I hold lelang and lelong’s hands across the huge, lacquered table while termites and tiny months buzz around the ceiling light hanging above the dining table. Lelong’s hands are rough and dark, like worn leather. I think about how we would sit with cans of Hawaiian Sun juice at the bench on the side of the house. He would tell me stories of working in the sugar cane fields. Lelang remembered the pineapple fields more, at least that’s what she told me. Her hands were wrinkled but soft, she lotioned them every morning and every evening.


We pray together in Ilocano: “Apo umay kad' kadakam', ditoy 'yan mi a panganan. Taraon mi bendisyunam, espiritum punwen na kam'.” Then, like always, I recite the English translation lelang taught me when I was who knows how young: “Lord, come to us where we are, bless the food, and fill us with the spirit, Amen.” I never understood why we prayed or knew who we were praying to––I still don’t. When my grandparents shut their eyes and bowed their heads I looked up and around or eyed the food spread out before us. But me speaking Ilocano and knowing the English translation, even if it was just memorized, always did, and still does, make lelang smile. Time to dig in.
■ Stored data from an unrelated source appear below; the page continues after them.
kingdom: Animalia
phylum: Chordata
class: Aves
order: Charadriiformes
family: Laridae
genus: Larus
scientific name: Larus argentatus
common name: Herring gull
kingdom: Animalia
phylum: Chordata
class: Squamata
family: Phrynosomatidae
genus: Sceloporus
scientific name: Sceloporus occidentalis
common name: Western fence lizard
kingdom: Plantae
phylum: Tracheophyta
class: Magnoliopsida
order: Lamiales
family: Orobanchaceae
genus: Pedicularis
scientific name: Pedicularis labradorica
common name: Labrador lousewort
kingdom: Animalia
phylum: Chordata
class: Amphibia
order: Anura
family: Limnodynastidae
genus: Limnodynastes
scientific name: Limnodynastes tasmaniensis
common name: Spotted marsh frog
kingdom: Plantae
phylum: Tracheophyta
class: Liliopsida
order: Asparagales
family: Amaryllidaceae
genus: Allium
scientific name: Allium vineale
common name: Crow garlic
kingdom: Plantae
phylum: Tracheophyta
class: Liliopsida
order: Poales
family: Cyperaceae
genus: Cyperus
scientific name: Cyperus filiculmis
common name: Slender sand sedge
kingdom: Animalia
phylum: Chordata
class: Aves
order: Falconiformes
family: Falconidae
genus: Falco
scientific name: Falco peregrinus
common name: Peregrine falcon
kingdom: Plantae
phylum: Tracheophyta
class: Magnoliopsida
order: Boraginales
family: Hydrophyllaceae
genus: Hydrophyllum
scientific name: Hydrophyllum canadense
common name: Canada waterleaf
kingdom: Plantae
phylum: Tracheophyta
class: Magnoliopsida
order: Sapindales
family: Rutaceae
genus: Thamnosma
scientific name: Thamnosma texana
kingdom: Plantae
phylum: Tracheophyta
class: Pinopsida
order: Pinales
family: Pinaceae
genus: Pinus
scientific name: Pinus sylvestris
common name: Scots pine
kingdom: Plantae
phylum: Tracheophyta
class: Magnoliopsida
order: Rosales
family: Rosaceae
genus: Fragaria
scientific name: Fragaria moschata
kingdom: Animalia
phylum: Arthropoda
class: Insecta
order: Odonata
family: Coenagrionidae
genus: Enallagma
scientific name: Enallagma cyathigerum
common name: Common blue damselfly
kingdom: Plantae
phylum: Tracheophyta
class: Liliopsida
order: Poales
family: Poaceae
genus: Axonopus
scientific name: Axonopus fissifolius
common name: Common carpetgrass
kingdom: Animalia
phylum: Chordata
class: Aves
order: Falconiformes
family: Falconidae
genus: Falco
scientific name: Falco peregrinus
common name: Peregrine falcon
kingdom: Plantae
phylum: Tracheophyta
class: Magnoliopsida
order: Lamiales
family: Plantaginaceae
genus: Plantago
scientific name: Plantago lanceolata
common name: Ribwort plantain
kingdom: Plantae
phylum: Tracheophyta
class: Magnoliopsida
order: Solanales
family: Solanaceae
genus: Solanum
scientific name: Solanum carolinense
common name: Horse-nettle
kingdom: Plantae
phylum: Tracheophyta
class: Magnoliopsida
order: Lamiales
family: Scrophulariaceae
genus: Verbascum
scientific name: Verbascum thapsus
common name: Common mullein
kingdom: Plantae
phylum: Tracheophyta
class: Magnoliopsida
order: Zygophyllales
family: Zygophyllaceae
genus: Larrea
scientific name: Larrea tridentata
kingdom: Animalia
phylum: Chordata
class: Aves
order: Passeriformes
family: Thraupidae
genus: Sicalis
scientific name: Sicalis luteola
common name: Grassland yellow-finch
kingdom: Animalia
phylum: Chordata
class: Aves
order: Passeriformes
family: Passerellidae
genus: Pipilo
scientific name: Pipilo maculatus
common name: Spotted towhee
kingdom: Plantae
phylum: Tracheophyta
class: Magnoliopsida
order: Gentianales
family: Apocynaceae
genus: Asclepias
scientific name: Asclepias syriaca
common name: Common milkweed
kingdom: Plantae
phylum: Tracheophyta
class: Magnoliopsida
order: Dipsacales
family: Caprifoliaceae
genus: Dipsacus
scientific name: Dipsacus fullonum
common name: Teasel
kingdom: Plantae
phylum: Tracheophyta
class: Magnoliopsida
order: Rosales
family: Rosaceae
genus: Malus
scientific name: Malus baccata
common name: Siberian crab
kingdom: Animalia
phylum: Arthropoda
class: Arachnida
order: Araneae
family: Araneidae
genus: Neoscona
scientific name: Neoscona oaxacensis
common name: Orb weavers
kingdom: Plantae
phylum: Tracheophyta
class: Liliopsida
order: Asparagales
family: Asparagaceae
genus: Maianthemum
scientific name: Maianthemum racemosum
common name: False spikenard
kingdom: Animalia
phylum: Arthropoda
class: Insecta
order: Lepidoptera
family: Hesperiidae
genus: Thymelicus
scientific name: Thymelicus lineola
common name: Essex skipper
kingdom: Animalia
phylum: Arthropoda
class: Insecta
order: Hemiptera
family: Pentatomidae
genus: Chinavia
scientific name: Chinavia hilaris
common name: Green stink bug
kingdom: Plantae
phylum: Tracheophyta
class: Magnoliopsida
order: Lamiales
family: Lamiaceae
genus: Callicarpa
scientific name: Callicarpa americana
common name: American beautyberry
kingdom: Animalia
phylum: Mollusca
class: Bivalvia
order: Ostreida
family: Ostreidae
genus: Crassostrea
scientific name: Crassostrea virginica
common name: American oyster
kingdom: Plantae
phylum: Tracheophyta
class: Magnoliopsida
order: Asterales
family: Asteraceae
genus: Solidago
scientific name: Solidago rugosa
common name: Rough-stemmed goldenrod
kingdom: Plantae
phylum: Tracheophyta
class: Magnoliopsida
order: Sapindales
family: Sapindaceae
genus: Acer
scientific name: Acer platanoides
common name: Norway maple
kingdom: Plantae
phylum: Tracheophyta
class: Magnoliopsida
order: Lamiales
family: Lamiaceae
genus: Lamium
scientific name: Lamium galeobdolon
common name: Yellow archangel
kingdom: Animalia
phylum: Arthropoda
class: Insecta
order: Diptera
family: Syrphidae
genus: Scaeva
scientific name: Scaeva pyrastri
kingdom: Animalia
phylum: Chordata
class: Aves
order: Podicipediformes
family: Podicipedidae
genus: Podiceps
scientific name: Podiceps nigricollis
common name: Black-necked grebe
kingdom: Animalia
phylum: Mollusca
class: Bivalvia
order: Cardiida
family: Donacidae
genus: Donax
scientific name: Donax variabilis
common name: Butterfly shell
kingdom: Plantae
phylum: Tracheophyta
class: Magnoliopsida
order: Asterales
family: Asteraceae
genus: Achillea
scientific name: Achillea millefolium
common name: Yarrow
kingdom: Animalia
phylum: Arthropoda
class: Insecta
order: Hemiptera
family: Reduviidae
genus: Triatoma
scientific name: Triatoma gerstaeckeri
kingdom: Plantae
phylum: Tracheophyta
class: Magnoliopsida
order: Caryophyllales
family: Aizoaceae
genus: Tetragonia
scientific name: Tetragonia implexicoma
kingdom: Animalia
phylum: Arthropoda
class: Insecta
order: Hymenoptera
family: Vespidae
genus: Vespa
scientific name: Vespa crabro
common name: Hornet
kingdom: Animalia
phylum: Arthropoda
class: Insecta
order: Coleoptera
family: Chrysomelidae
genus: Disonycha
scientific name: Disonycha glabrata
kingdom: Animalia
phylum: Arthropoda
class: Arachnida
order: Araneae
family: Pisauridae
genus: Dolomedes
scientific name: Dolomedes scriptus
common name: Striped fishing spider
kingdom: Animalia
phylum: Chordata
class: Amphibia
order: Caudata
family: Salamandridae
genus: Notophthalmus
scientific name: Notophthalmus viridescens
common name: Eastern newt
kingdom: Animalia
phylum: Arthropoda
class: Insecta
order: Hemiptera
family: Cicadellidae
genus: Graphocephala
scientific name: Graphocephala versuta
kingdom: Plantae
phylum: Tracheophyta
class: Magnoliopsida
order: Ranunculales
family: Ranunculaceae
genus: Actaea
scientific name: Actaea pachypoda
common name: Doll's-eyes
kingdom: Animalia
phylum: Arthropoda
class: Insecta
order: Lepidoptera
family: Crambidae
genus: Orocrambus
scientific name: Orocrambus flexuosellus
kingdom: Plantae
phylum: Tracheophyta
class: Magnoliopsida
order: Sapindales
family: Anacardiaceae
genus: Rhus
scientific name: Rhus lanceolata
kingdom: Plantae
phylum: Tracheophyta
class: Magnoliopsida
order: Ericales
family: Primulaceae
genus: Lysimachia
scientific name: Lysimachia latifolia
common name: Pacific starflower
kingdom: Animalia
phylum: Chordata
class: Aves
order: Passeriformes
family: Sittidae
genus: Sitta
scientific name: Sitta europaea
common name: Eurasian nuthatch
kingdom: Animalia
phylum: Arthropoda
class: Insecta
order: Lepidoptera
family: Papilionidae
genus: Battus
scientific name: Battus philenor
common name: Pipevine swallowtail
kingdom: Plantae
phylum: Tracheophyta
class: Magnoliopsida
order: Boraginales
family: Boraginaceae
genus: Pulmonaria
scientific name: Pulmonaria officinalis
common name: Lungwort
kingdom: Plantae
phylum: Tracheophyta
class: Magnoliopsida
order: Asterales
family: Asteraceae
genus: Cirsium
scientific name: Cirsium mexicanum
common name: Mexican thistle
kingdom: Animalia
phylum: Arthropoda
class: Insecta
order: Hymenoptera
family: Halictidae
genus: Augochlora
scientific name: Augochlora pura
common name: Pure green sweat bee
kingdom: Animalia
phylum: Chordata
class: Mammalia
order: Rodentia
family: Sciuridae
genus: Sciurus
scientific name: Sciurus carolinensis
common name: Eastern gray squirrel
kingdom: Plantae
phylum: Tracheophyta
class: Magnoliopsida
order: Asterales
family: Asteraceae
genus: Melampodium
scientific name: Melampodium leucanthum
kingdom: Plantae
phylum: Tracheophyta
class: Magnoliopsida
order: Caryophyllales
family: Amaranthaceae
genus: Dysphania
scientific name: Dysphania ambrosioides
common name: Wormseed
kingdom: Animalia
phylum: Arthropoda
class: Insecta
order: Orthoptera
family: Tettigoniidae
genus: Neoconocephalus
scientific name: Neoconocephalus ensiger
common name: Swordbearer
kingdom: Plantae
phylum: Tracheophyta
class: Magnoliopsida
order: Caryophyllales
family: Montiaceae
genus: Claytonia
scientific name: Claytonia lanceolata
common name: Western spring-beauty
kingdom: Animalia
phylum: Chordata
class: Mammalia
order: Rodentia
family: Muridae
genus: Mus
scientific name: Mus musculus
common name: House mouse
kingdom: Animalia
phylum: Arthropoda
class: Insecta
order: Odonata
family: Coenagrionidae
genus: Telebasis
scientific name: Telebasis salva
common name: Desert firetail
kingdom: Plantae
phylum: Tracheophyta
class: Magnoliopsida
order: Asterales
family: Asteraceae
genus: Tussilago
The rice comes first, shining and steaming in my bowl, then the chicken malunggay. The ornate silver ladle, stained with decades of soups, stews, and other slow-cooked delights, was never big enough to capture all the digo I wanted to cover my rice with. When the first ladle-full spills over the rice, the steam erupts and surrounds me with the smell of chicken broth, garlic, ginger, and the bitter malunggay. The smell of it gets inside my head and finds its way all through my bones and muscles––I can’t wait to take a bite. Once my rice is appropriately drowning in digo and malunggay leaves, I begin to eat.


Ambrosia.


The rice has been saturated with the salt and warmth of the broth and the flavor spreads across my tongue and down my throat. The chicken falls apart in my mouth and the malunggay leaves are bitter-sweet. It settles in my belly and nothing could be better. This is comfort food. And it’s not just the taste; it’s the smell of the garlic and ginger, it’s the sound of the wind rustling and the rain drizzling outside the window, it’s the cold feeling of the faux leather seat of the chair against my legs, and it’s the gentle yellow of the light glinting off the polished table. Eating chicken malunggay with my grandparents is an experience––a recipe with ingredients for all five senses. I eat too fast, much to lelang’s concern, “napudot!” she tells me. She urges me to “savor” the food; I tell her I want dessert. I want dila-dila.


Lelong rarely says a word but he reads the room and gets up from the table, returning with the tin tray of dila-dila and a recycled plastic butter container with the brown sugar. Having won tonight’s dessert war with lelang, I burst into a fit of giggles when lelong sets the tray on the table. I help myself to two servings, topping each with copious amounts of brown sugar. I take my first glorious bite. The dila-dila is sticky and sweet in my mouth. The mochi clings to the brown sugar and shredded coconut. It all crunches ever so softly, releasing a sugary flavor that tastes like the color of coffee and milk.


My stomach is full, my fingers and mouth are covered in brown sugar, as they should be. I retire to the cool leather couch in the living room and curl up with my head against one of the arms––I know what’s coming: soon the gentle roar of the volleyball game and the blue and green light from the TV will put me to sleep.


I settle into the couch and into a shallow sleep. Soon I’ll feel and hear my parents’ car pulling into the driveway; they’ll open the front door and the chimes that hang on the back will make a melodic glittering sound. Soon my dad will scoop me off the couch and ferry me down the stairs and into the back seat of our silver Honda CRV. I’ll be buckled in and my cheek will come to rest against the seatbelt for the sleepy nighttime car ride home.